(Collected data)
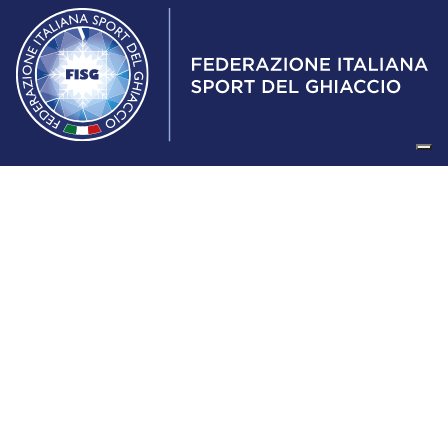
Federazione Italiana Sport del Ghiaccio
© 2024
Iscrizione al Registro delle Persone Giuridiche di Milano
n.1562/2017 CF 97016560159 | P. IVA 05235981007 Sede
Legale: Via Piranesi 46 – 20137 – Milano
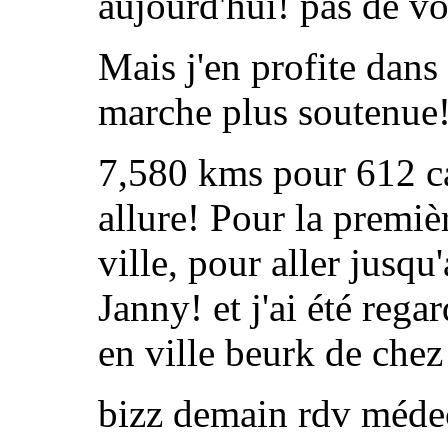
aujourd'hui! pas de vo
Mais j'en profite dans
marche plus soutenue
7,580 kms pour 612 ca
allure! Pour la premièr
ville, pour aller jusq
Janny! et j'ai été reg
en ville beurk de chez
bizz demain rdv méde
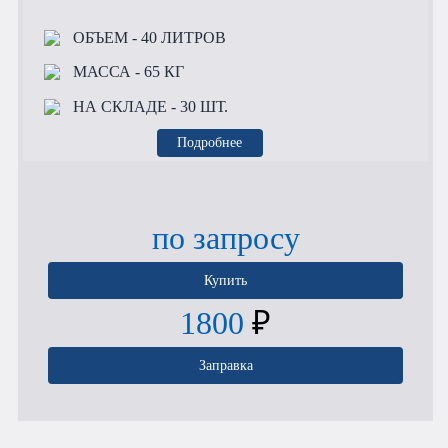
ОБЪЕМ
- 40 ЛИТРОВ
МАССА
- 65 КГ
НА СКЛАДЕ
- 30 ШТ.
Подробнее
по запросу
Купить
1800
₽
Заправка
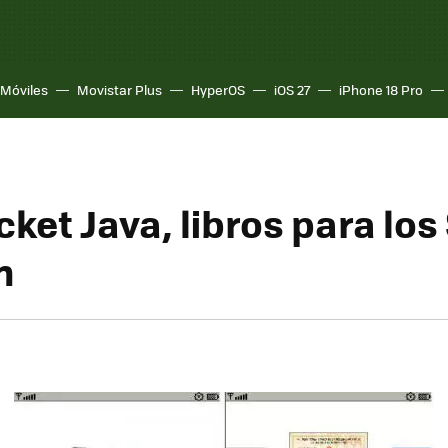
Móviles
Movistar Plus
HyperOS
iOS 27
iPhone 18 Pro
ket Java, libros para los
n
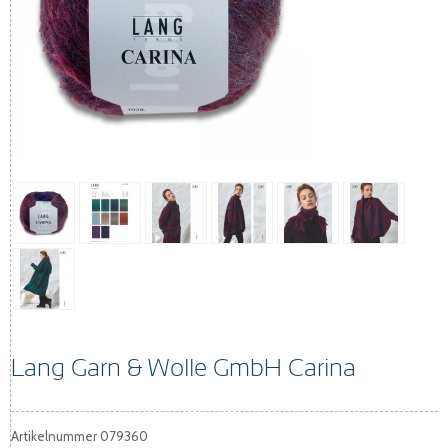
Lang Garn & Wolle GmbH Carina
Artikelnummer
079360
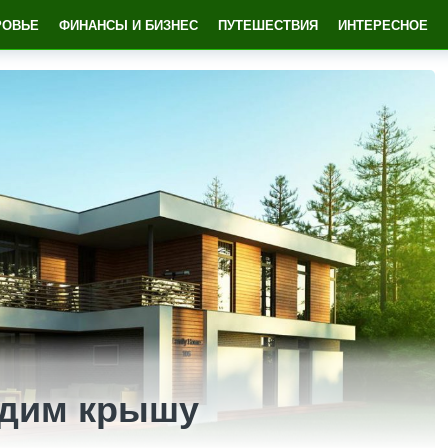
РОВЬЕ
ФИНАНСЫ И БИЗНЕС
ПУТЕШЕСТВИЯ
ИНТЕРЕСНОЕ
одим крышу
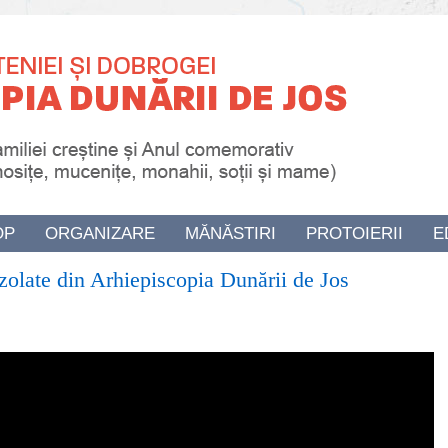
OP
ORGANIZARE
MĂNĂSTIRI
PROTOIERII
E
izolate din Arhiepiscopia Dunării de Jos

*EXERCISE DETAILS*.
Report how many lines of the preceding records include "ville". Output the number only.

*RESPONSE BOX*.
2